WRITTEN EXERCISE - Could you write out all of these records again with "locality" replaced by "site" and nothing else changed?

Stored data entries:
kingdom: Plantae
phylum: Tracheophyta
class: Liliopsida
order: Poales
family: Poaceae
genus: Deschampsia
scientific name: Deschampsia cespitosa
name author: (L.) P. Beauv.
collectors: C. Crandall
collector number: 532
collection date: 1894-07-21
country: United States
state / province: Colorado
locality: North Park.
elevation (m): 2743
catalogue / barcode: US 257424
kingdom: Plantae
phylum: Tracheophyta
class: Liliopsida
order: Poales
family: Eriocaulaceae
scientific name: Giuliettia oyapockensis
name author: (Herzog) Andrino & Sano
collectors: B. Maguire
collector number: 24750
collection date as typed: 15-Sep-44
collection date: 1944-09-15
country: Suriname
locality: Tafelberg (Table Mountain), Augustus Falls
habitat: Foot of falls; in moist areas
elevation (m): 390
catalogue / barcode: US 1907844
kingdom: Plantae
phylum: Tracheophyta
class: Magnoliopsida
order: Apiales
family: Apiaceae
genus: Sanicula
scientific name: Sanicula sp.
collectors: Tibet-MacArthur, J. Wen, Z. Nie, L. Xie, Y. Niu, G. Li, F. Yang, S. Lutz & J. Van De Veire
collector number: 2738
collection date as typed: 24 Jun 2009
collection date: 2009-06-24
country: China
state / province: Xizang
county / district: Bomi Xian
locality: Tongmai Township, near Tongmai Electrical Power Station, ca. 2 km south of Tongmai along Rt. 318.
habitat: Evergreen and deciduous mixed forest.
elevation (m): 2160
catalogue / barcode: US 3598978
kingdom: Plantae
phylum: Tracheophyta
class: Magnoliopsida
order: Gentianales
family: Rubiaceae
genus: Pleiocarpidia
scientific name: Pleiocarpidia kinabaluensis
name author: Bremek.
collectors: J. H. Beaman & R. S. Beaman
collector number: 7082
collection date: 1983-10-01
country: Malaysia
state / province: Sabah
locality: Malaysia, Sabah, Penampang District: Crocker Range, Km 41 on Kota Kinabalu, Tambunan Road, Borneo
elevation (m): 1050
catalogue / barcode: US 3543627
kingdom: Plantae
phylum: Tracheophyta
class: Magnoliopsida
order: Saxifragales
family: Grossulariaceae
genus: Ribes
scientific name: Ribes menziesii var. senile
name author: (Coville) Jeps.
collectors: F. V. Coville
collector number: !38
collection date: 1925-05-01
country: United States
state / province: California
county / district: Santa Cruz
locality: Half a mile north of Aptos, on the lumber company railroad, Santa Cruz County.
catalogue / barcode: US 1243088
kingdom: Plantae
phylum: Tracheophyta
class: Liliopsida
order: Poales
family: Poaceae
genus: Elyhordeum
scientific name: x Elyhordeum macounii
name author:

SOLUTION -
kingdom: Plantae
phylum: Tracheophyta
class: Liliopsida
order: Poales
family: Poaceae
genus: Deschampsia
scientific name: Deschampsia cespitosa
name author: (L.) P. Beauv.
collectors: C. Crandall
collector number: 532
collection date: 1894-07-21
country: United States
state / province: Colorado
site: North Park.
elevation (m): 2743
catalogue / barcode: US 257424
kingdom: Plantae
phylum: Tracheophyta
class: Liliopsida
order: Poales
family: Eriocaulaceae
scientific name: Giuliettia oyapockensis
name author: (Herzog) Andrino & Sano
collectors: B. Maguire
collector number: 24750
collection date as typed: 15-Sep-44
collection date: 1944-09-15
country: Suriname
site: Tafelberg (Table Mountain), Augustus Falls
habitat: Foot of falls; in moist areas
elevation (m): 390
catalogue / barcode: US 1907844
kingdom: Plantae
phylum: Tracheophyta
class: Magnoliopsida
order: Apiales
family: Apiaceae
genus: Sanicula
scientific name: Sanicula sp.
collectors: Tibet-MacArthur, J. Wen, Z. Nie, L. Xie, Y. Niu, G. Li, F. Yang, S. Lutz & J. Van De Veire
collector number: 2738
collection date as typed: 24 Jun 2009
collection date: 2009-06-24
country: China
state / province: Xizang
county / district: Bomi Xian
site: Tongmai Township, near Tongmai Electrical Power Station, ca. 2 km south of Tongmai along Rt. 318.
habitat: Evergreen and deciduous mixed forest.
elevation (m): 2160
catalogue / barcode: US 3598978
kingdom: Plantae
phylum: Tracheophyta
class: Magnoliopsida
order: Gentianales
family: Rubiaceae
genus: Pleiocarpidia
scientific name: Pleiocarpidia kinabaluensis
name author: Bremek.
collectors: J. H. Beaman & R. S. Beaman
collector number: 7082
collection date: 1983-10-01
country: Malaysia
state / province: Sabah
site: Malaysia, Sabah, Penampang District: Crocker Range, Km 41 on Kota Kinabalu, Tambunan Road, Borneo
elevation (m): 1050
catalogue / barcode: US 3543627
kingdom: Plantae
phylum: Tracheophyta
class: Magnoliopsida
order: Saxifragales
family: Grossulariaceae
genus: Ribes
scientific name: Ribes menziesii var. senile
name author: (Coville) Jeps.
collectors: F. V. Coville
collector number: !38
collection date: 1925-05-01
country: United States
state / province: California
county / district: Santa Cruz
site: Half a mile north of Aptos, on the lumber company railroad, Santa Cruz County.
catalogue / barcode: US 1243088
kingdom: Plantae
phylum: Tracheophyta
class: Liliopsida
order: Poales
family: Poaceae
genus: Elyhordeum
scientific name: x Elyhordeum macounii
name author:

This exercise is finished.